Repeat every entry below exactly.

Dataset entries
"""

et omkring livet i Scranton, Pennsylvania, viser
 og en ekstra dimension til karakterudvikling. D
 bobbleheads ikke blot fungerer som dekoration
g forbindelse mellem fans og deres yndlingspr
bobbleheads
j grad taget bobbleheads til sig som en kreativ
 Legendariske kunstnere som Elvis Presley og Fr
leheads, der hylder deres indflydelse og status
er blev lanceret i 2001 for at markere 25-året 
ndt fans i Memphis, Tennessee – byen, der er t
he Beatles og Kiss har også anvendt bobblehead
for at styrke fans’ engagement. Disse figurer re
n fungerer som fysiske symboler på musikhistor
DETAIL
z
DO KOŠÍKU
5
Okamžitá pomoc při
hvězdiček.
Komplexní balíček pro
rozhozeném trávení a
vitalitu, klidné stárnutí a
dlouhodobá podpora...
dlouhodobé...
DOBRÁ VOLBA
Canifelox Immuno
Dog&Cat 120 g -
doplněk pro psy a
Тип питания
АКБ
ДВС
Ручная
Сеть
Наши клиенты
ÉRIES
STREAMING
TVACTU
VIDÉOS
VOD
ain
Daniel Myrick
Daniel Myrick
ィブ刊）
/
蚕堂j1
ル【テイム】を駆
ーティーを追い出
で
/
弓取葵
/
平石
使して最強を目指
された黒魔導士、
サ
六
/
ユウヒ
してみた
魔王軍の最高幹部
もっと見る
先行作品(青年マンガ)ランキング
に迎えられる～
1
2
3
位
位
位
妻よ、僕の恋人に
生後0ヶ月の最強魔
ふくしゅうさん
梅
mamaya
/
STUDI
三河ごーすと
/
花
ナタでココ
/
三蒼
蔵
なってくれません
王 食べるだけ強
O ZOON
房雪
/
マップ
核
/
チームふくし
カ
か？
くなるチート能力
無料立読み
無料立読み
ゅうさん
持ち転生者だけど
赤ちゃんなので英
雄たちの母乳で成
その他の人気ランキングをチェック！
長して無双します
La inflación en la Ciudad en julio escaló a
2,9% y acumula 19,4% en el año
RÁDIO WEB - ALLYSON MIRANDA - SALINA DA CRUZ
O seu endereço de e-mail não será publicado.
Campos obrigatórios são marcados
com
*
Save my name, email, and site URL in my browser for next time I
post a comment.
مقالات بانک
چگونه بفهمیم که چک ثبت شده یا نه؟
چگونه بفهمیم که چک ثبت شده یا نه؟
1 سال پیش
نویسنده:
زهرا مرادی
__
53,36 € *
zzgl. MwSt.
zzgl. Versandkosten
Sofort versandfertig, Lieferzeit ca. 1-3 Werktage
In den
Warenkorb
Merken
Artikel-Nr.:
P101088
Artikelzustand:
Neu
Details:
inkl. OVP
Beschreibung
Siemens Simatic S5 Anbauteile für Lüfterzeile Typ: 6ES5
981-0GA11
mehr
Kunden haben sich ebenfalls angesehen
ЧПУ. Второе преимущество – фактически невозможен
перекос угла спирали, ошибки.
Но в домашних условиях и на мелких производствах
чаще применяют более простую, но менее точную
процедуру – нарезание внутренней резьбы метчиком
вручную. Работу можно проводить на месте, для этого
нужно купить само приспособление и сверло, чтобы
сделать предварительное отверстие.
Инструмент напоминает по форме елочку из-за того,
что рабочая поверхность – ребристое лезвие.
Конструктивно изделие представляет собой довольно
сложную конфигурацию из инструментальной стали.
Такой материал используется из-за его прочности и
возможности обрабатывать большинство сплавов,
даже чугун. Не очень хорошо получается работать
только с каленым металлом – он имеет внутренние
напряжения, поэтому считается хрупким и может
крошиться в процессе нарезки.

"""

■ Output of the task
et omkring livet i Scranton, Pennsylvania, viser
 og en ekstra dimension til karakterudvikling. D
 bobbleheads ikke blot fungerer som dekoration
g forbindelse mellem fans og deres yndlingspr
bobbleheads
j grad taget bobbleheads til sig som en kreativ
 Legendariske kunstnere som Elvis Presley og Fr
leheads, der hylder deres indflydelse og status
er blev lanceret i 2001 for at markere 25-året 
ndt fans i Memphis, Tennessee – byen, der er t
he Beatles og Kiss har også anvendt bobblehead
for at styrke fans’ engagement. Disse figurer re
n fungerer som fysiske symboler på musikhistor
DETAIL
z
DO KOŠÍKU
5
Okamžitá pomoc při
hvězdiček.
Komplexní balíček pro
rozhozeném trávení a
vitalitu, klidné stárnutí a
dlouhodobá podpora...
dlouhodobé...
DOBRÁ VOLBA
Canifelox Immuno
Dog&Cat 120 g -
doplněk pro psy a
Тип питания
АКБ
ДВС
Ручная
Сеть
Наши клиенты
ÉRIES
STREAMING
TVACTU
VIDÉOS
VOD
ain
Daniel Myrick
Daniel Myrick
ィブ刊）
/
蚕堂j1
ル【テイム】を駆
ーティーを追い出
で
/
弓取葵
/
平石
使して最強を目指
された黒魔導士、
サ
六
/
ユウヒ
してみた
魔王軍の最高幹部
もっと見る
先行作品(青年マンガ)ランキング
に迎えられる～
1
2
3
位
位
位
妻よ、僕の恋人に
生後0ヶ月の最強魔
ふくしゅうさん
梅
mamaya
/
STUDI
三河ごーすと
/
花
ナタでココ
/
三蒼
蔵
なってくれません
王 食べるだけ強
O ZOON
房雪
/
マップ
核
/
チームふくし
カ
か？
くなるチート能力
無料立読み
無料立読み
ゅうさん
持ち転生者だけど
赤ちゃんなので英
雄たちの母乳で成
その他の人気ランキングをチェック！
長して無双します
La inflación en la Ciudad en julio escaló a
2,9% y acumula 19,4% en el año
RÁDIO WEB - ALLYSON MIRANDA - SALINA DA CRUZ
O seu endereço de e-mail não será publicado.
Campos obrigatórios são marcados
com
*
Save my name, email, and site URL in my browser for next time I
post a comment.
مقالات بانک
چگونه بفهمیم که چک ثبت شده یا نه؟
چگونه بفهمیم که چک ثبت شده یا نه؟
1 سال پیش
نویسنده:
زهرا مرادی
__
53,36 € *
zzgl. MwSt.
zzgl. Versandkosten
Sofort versandfertig, Lieferzeit ca. 1-3 Werktage
In den
Warenkorb
Merken
Artikel-Nr.:
P101088
Artikelzustand:
Neu
Details:
inkl. OVP
Beschreibung
Siemens Simatic S5 Anbauteile für Lüfterzeile Typ: 6ES5
981-0GA11
mehr
Kunden haben sich ebenfalls angesehen
ЧПУ. Второе преимущество – фактически невозможен
перекос угла спирали, ошибки.
Но в домашних условиях и на мелких производствах
чаще применяют более простую, но менее точную
процедуру – нарезание внутренней резьбы метчиком
вручную. Работу можно проводить на месте, для этого
нужно купить само приспособление и сверло, чтобы
сделать предварительное отверстие.
Инструмент напоминает по форме елочку из-за того,
что рабочая поверхность – ребристое лезвие.
Конструктивно изделие представляет собой довольно
сложную конфигурацию из инструментальной стали.
Такой материал используется из-за его прочности и
возможности обрабатывать большинство сплавов,
даже чугун. Не очень хорошо получается работать
только с каленым металлом – он имеет внутренние
напряжения, поэтому считается хрупким и может
крошиться в процессе нарезки.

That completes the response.